Morata has talked openly — remarkably openly, in fact, about pressure — in the past about not always feeling right, about his head going down. Take this line: “Sometimes I go home, put the game on and think ‘How can I miss that?’ It affects you; it also affects you to know that your career also depends on the opinion of journalists, fans, directors, and sometimes they’re not really qualified to judge. ‘Did he score goals? No? A s–t game.'”
As Luis Enrique says, I must be the one who knows the least. Morata knows that, but it doesn’t make him impermeable, it doesn’t mean it’s not on his mind, and it doesn’t mean he doesn’t hear the songs.
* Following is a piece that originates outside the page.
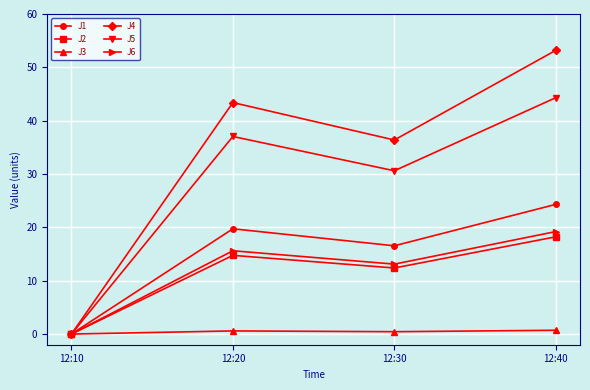

At which label does J6 reach its peak?

12:40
He will have heard them, and loudly.
When they played together at Juventus, Gigi Buffon once found Morata in tears. He advised him not to let anyone see that; not because he should bottle it up, but because people would take advantage, use it, seize upon it. He had to not give them that chance, but even those who don’t realise the damage they are doing can do it. The Italian goalkeeper insisted that Morata could be among the world’s best “if only he could get over his mental hang-ups.” Behind the scenes he helped Morata, guided him.
Luis Enrique has done the same. On Friday, the eve of Spain’s second Euro 2020 game, the coach — who never, ever reveals his team, not even who is going to play in goal — did just that. Tomorrow, he said, Spain’s line-up against Poland would be “Morata and 10 others.” He even sent Morata out to meet the media in the pre-match press conference: it was a show of strength and togetherness, an attempt to get him to stand tall, proud, to have his say. To tell the media (even if it was not true) that he was not troubled by this. That the ball would go in, and then they would see.
As Laporte had put it: “maybe he will score three and shut everyone’s mouths.” Maybe, and maybe doing this would help. This was a manager protecting and projecting his player: pushing sure, but helping him too, guiding him, reinforcing him, telling the doubters that he was not one of them and nor was he going to backdown, whatever thy said. He was on Morata’s side. He was backing him all the way.
The fans should do the same. The clue is in the words: supporters. This isn’t a player to whistle or boo, still less someone to assassinate in song. Because this is a person and because this is a player: Alvaro Morata is Spain’s striker, your striker, someone you’re supposed to get behind.